EXERCISE DESCRIPTION: Your answer must contain each line of the listing in which "TRIANGLE" appears, copied in full.

MATERIAL FOR THE TASK:
☆ ☆ ☆ ☆ ☆ ☆ ☆
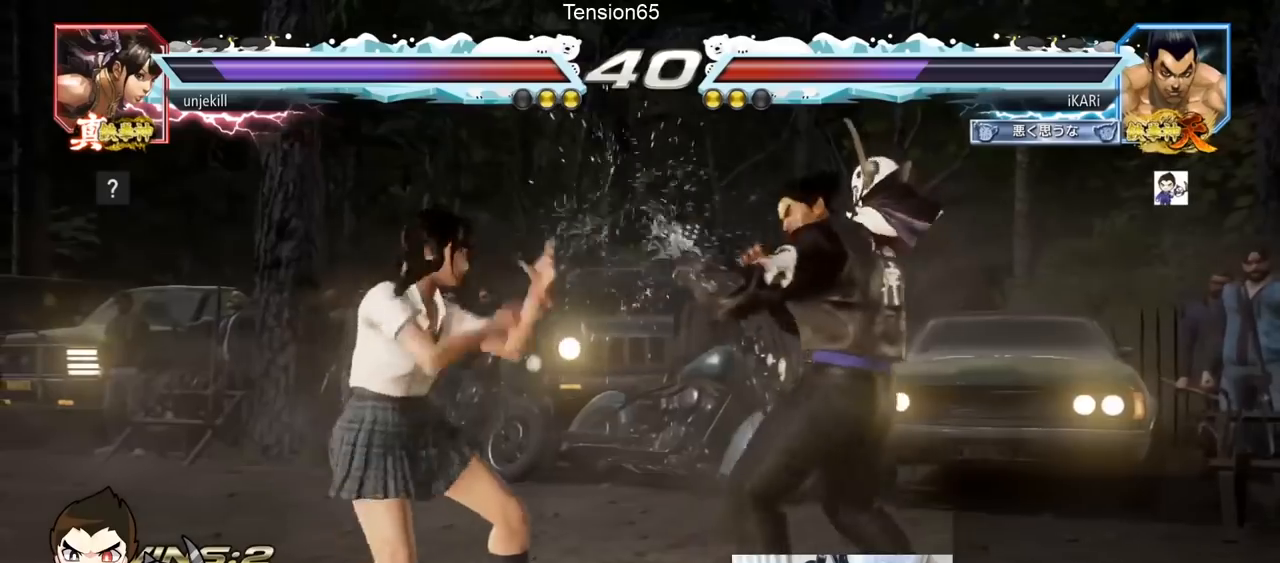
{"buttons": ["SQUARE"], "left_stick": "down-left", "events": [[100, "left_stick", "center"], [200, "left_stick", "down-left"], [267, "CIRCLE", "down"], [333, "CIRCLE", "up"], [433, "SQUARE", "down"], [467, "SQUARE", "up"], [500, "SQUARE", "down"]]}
☆ ☆ ☆ ☆ ☆ ☆ ☆
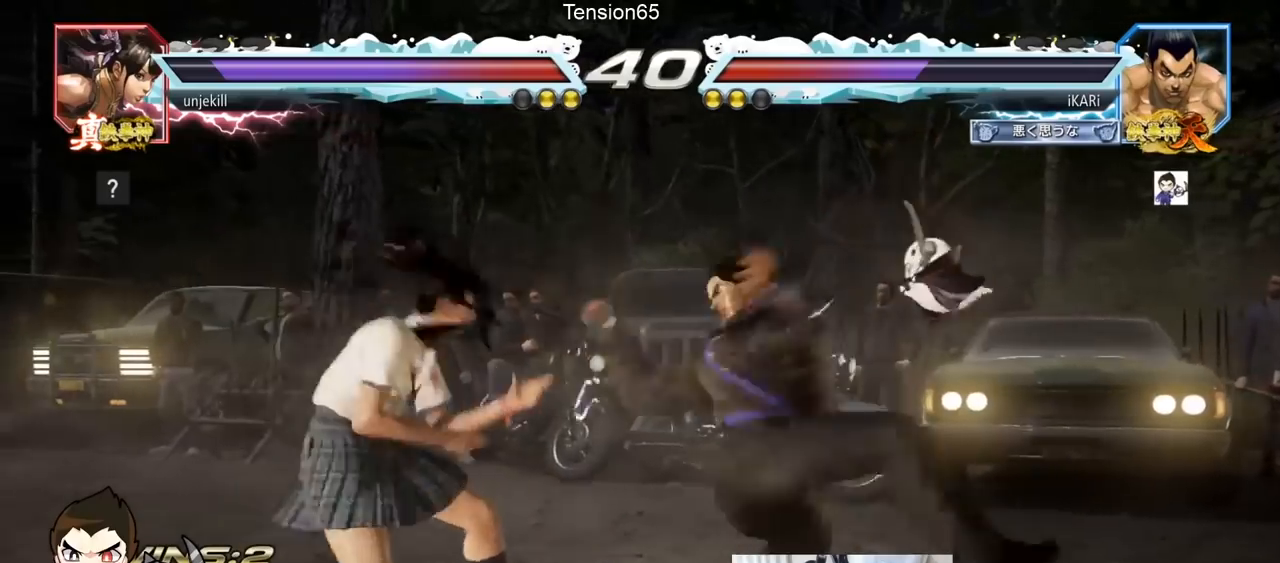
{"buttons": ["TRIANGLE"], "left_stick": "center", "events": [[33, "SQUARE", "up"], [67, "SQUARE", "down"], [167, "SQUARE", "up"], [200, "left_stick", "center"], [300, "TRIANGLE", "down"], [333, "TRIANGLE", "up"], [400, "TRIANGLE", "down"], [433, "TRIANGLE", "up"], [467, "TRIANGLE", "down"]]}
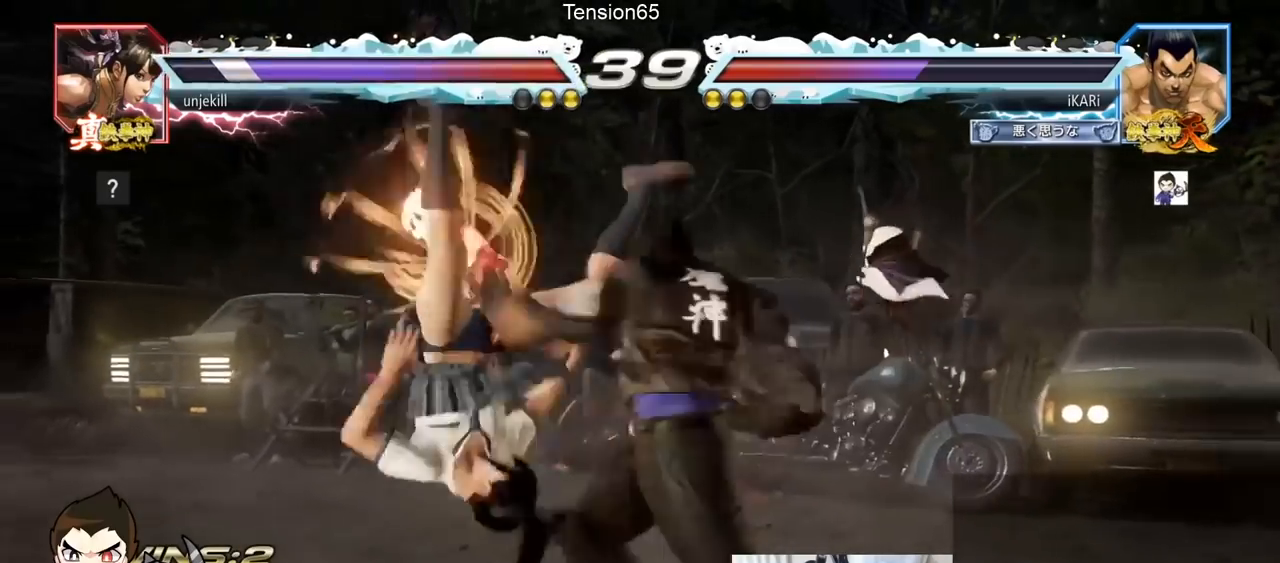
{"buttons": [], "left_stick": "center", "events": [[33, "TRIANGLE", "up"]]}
☆ ☆ ☆ ☆ ☆ ☆ ☆
OUTPUT FOR THIS EXERCISE:
{"buttons": ["TRIANGLE"], "left_stick": "center", "events": [[33, "SQUARE", "up"], [67, "SQUARE", "down"], [167, "SQUARE", "up"], [200, "left_stick", "center"], [300, "TRIANGLE", "down"], [333, "TRIANGLE", "up"], [400, "TRIANGLE", "down"], [433, "TRIANGLE", "up"], [467, "TRIANGLE", "down"]]}
{"buttons": [], "left_stick": "center", "events": [[33, "TRIANGLE", "up"]]}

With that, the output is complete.